Medical doctor Miguel Farias, head of the brain, belief and behaviour research at Coventry University, UK is co-author with Catherine Wikholm. Ms Wikholm works in the UK National Health mental health services and at the time of writing was studying clinical psychology at the University of Surrey, UK. There is little evidence that these two writers have much personal, subjective experience of meditation, let alone any of the more spiritual aspects or emotional benefits of any meditative experience.
When a meditator reads a phrase like ‘the dark side of meditation and mindfulness’, then alarm bells will probably ring. But that sort of statement or implication seems to be inherent to this book, which claims that ‘treatment (sic) can trigger mania, depression and psychosis’ and that:
– theoretically, the techniques help relieve stress and live for the moment
– one US study found that 60% of those who had been on a meditation retreat had suffered at least one negative side effect, including panic, depression and confusion
– ‘experts’ consider the shortage of rigorous statistical studies into the negative effects of meditation a ‘scandal’
Thus spake Farias
In an interview with The Times, Farias is quoted as having said: “The assumption of the majority of both TM and mindfulness researchers is that meditation can only do one good.

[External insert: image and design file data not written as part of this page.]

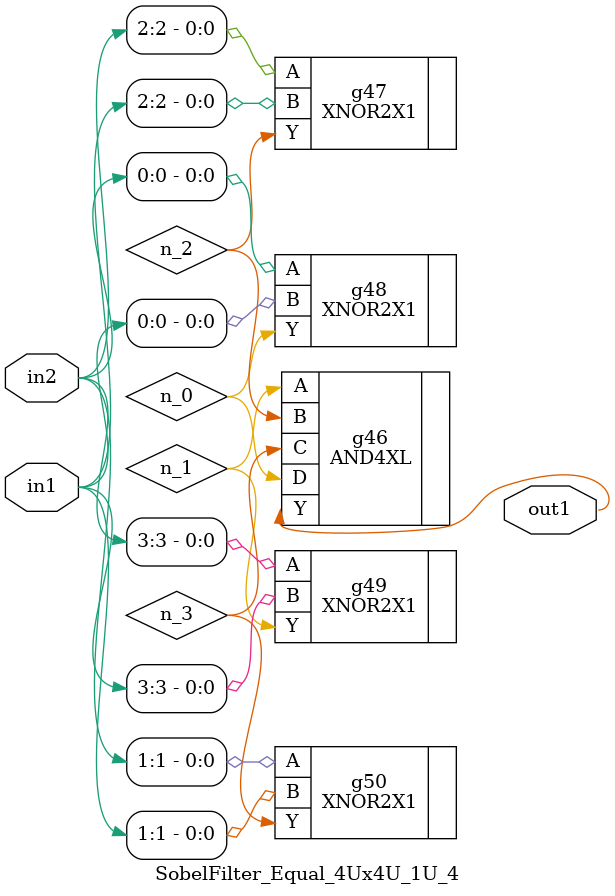
<source format=v>
`timescale 1ps / 1ps


module SobelFilter_Equal_4Ux4U_1U_4(in2, in1, out1);
  input [3:0] in2, in1;
  output out1;
  wire [3:0] in2, in1;
  wire out1;
  wire n_0, n_1, n_2, n_3;
  AND4XL g46(.A (n_1), .B (n_2), .C (n_3), .D (n_0), .Y (out1));
  XNOR2X1 g50(.A (in2[1]), .B (in1[1]), .Y (n_3));
  XNOR2X1 g47(.A (in2[2]), .B (in1[2]), .Y (n_2));
  XNOR2X1 g49(.A (in2[3]), .B (in1[3]), .Y (n_1));
  XNOR2X1 g48(.A (in2[0]), .B (in1[0]), .Y (n_0));
endmodule


</source>
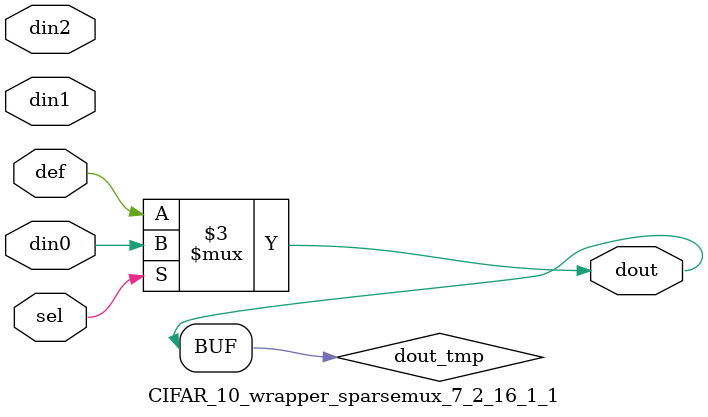
<source format=v>
`timescale 1ns / 1ps

module CIFAR_10_wrapper_sparsemux_7_2_16_1_1 (din0,din1,din2,def,sel,dout);

parameter din0_WIDTH = 1;

parameter din1_WIDTH = 1;

parameter din2_WIDTH = 1;

parameter def_WIDTH = 1;
parameter sel_WIDTH = 1;
parameter dout_WIDTH = 1;

parameter [sel_WIDTH-1:0] CASE0 = 1;

parameter [sel_WIDTH-1:0] CASE1 = 1;

parameter [sel_WIDTH-1:0] CASE2 = 1;

parameter ID = 1;
parameter NUM_STAGE = 1;



input [din0_WIDTH-1:0] din0;

input [din1_WIDTH-1:0] din1;

input [din2_WIDTH-1:0] din2;

input [def_WIDTH-1:0] def;
input [sel_WIDTH-1:0] sel;

output [dout_WIDTH-1:0] dout;



reg [dout_WIDTH-1:0] dout_tmp;

always @ (*) begin
case (sel)
    
    CASE0 : dout_tmp = din0;
    
    CASE1 : dout_tmp = din1;
    
    CASE2 : dout_tmp = din2;
    
    default : dout_tmp = def;
endcase
end


assign dout = dout_tmp;



endmodule

</source>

This shows a rather narrow-minded view. How can a technique that allows you to look within and change your perception or reality of yourself be without potential adverse effects?
The answer is that it can’t, and all meditation studies should assess not only positive but negative effects.”
Thus spake The Daily Mail
“The guiding principle of mindfulness is to live more ‘in the moment’, spending less time going over past stresses and worrying about future problems.
It is a secular practice that is said to help people recognise and overcome negative thoughts while noticing small pleasures.”
More than TM and ‘mindfulness’?
Although Osho was fond of contradicting himself, he was often scathing about TM and any use of mantras. (At other times, however, he recommended mantras as a powerful tool of transformation.) As a regular medical practitioner, Kabat-Zinn has brought an essence of traditional Buddhist meditation within reach of many by making it ‘respectable’. As most readers of Osho News will know, the simplicity of becoming ‘the watcher on the hill’ constitutes the pure essence of meditation as mastery of the Mind
A somewhat balanced review states:
“The authors were under the impression that meditation lead to every practitioner becoming calm and balanced. Yet they found evidence, when collecting testimony from yoga teachers and practitioners that having a bad reaction wasn’t uncommon. When they approached various Buddhist and Hindu meditation teachers/gurus they found that, among these groups, at least the belief held that personal change doesn’t come about by meditating alone, but as part of a worldview – right thinking, right action. It seems fairly obvious that if you’re going to stir up the pain without suitable support then some people are going to struggle with dealing with what comes to the surface.”
Long live the numerous therapy groups that Osho introduced! Stir up the shit, express it, cathart, clean it up… and move on into the glorious place that (deep) meditation can lead to!